===== Recorded information =====

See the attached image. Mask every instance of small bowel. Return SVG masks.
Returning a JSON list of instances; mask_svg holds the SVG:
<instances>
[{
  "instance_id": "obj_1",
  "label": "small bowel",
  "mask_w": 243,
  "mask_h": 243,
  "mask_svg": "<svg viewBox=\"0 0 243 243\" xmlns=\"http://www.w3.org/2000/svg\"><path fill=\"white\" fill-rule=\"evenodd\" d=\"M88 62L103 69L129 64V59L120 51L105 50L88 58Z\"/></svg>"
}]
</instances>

=====

- Work instructions: Rewrite the listing with "attached" replaced by "enclosed", and leave every other part as it is.

- Written answer:
See the enclosed image. Mask every instance of small bowel. Return SVG masks.
Returning a JSON list of instances; mask_svg holds the SVG:
<instances>
[{
  "instance_id": "obj_1",
  "label": "small bowel",
  "mask_w": 243,
  "mask_h": 243,
  "mask_svg": "<svg viewBox=\"0 0 243 243\" xmlns=\"http://www.w3.org/2000/svg\"><path fill=\"white\" fill-rule=\"evenodd\" d=\"M88 62L103 69L129 64V59L120 51L105 50L88 58Z\"/></svg>"
}]
</instances>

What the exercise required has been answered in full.